What was lost in the conversation surrounding the trial was the fact that Lorena Bobbitt’s life as an abused woman was extremely common. In a time in which the Violence Against Women Act did not yet exist and the National Domestic Violence Hotline wouldn’t be instated for a few more years, feminists at the time were trying to shift the public’s excitement over the Bobbitt case to pressing issues concerning intimate partner violence at large. After all, the penis mutilation happened just two days after Lorena attempted to file a restraining order against her husband, but returned home out of fear that her friends would find out he was still abusing her. But Kim Gandy, who was the executive vice president of the National Organization for Women at the time of the trial, says that reporters did not come to them to aid their coverage. “I think domestic violence wasn’t covered because a lot of the editors were men,” Gandy says. “There were a lot of women reporters who tried to write stories and they would say, I tried to write this and my editor said nobody cares about that.”
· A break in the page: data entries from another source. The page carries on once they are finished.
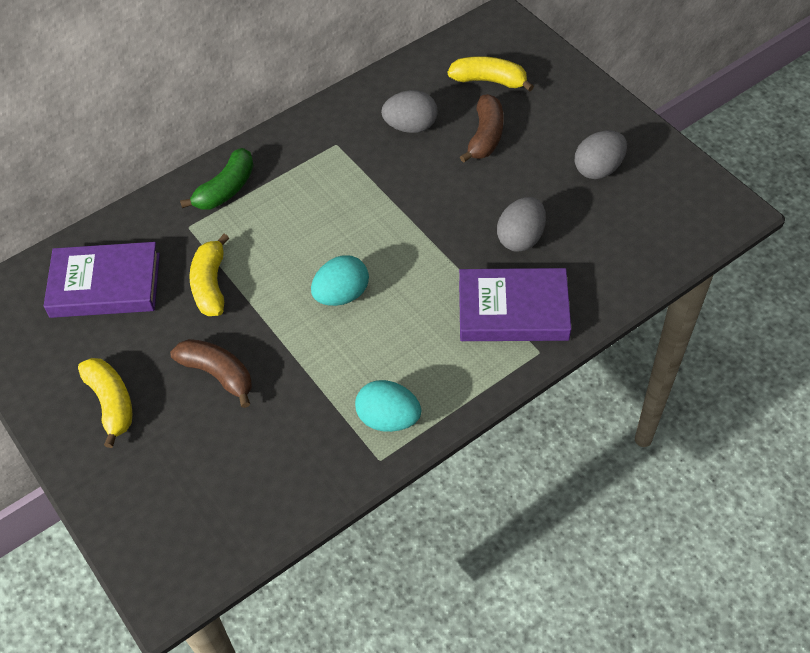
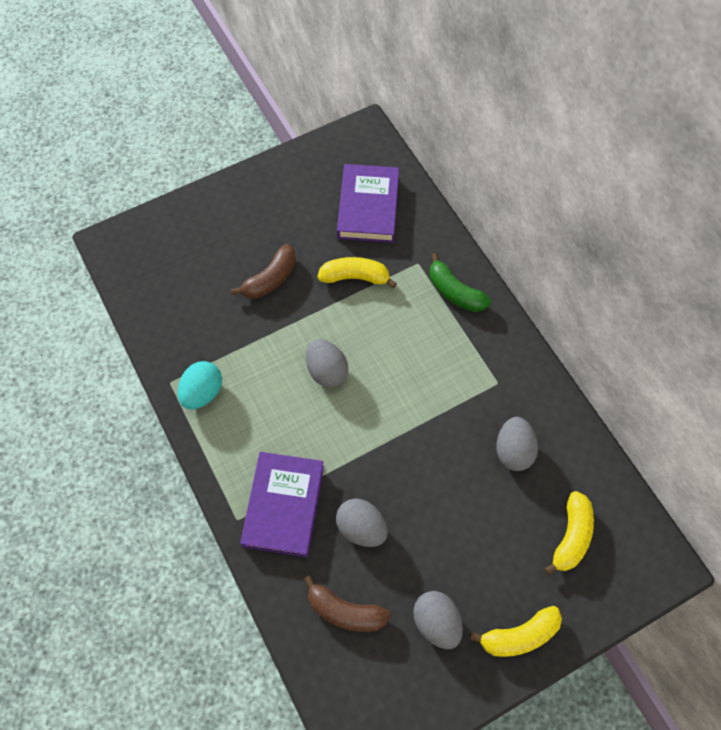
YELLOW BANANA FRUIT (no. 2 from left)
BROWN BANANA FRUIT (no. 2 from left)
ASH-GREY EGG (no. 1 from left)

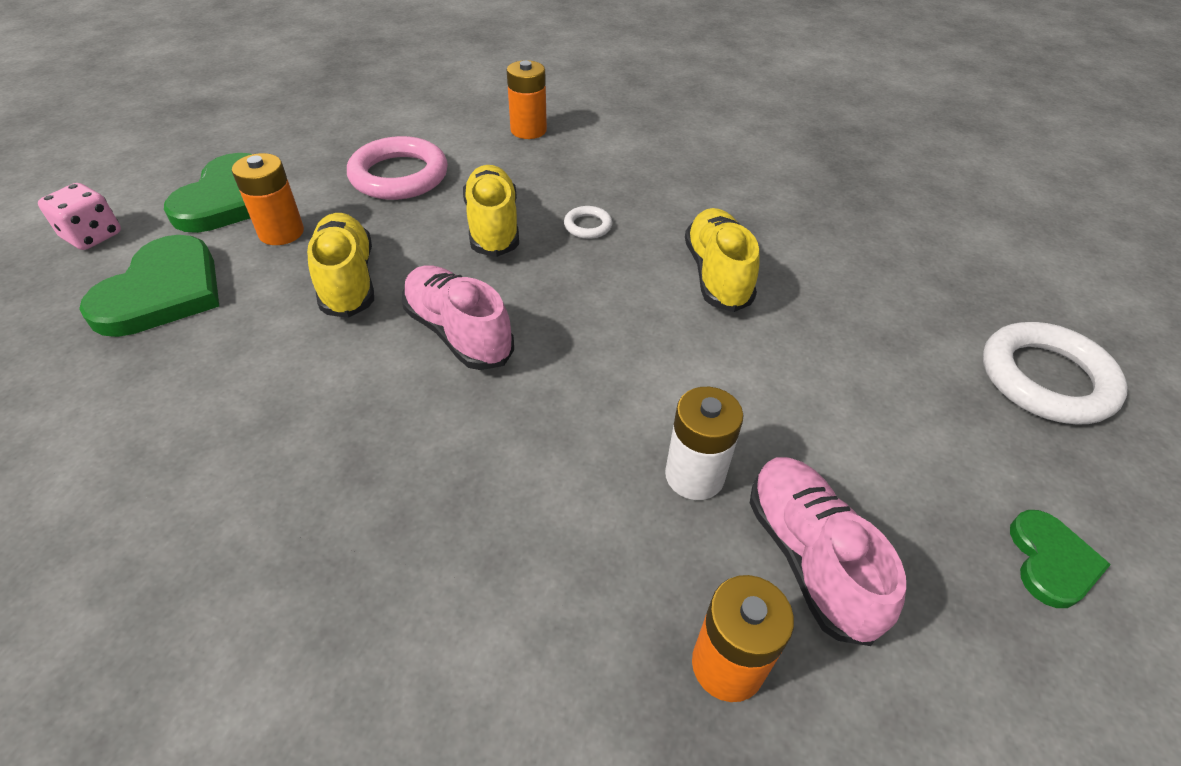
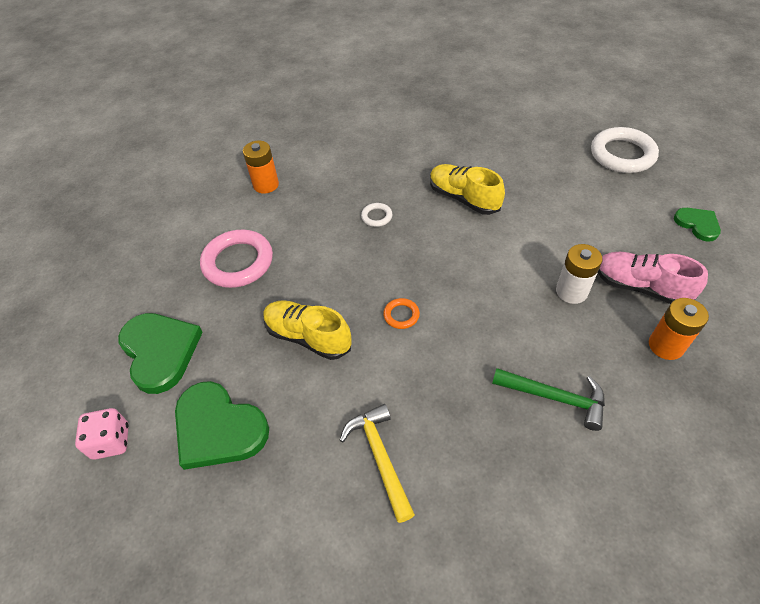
ORANGE AA BATTERY (no. 1 from left in the first image)
YELLOW LACE-UP SHOE (no. 2 from left in the first image)
YELLOW HAMMER
EMERALD HAMMER
ORANGE RING
EMERALD HEART SHAPE (no. 2 from left)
To watch Lorena in 2019 is to take stock of how this country still fails victims of domestic violence and intimate partner violence, not just in the way people excuse men like Rob Porter or Lance Mason, but in a failure to confront the fact that domestic violence is as common a fixture in the average American home as a television set. There is an undeniable link between domestic abusers and mass shooters, though the connection is not as acknowledged as it could be in coverage of mass shootings. More than half of murder victims in 2017 were killed by their partners or family members, leading the U.N. to conclude that the most dangerous place for women to be is in their own home. That Lorena was also an immigrant whose husband frequently threatened to have her deported also reflects the fears many women face under the current administration, which wants to turn away domestic violence victims seeking asylum.

According to the National Coalition Against Domestic Violence, 1 in 4 women experience severe intimate partner physical and sexual violence. And yet despite the trauma Lorena endured, the physical abuse and emotional torture, the repeated sexual assaults, none of it was enough to bring a flood of cameras to her doorstep. What did, in the end, was the violence endured by a single dick.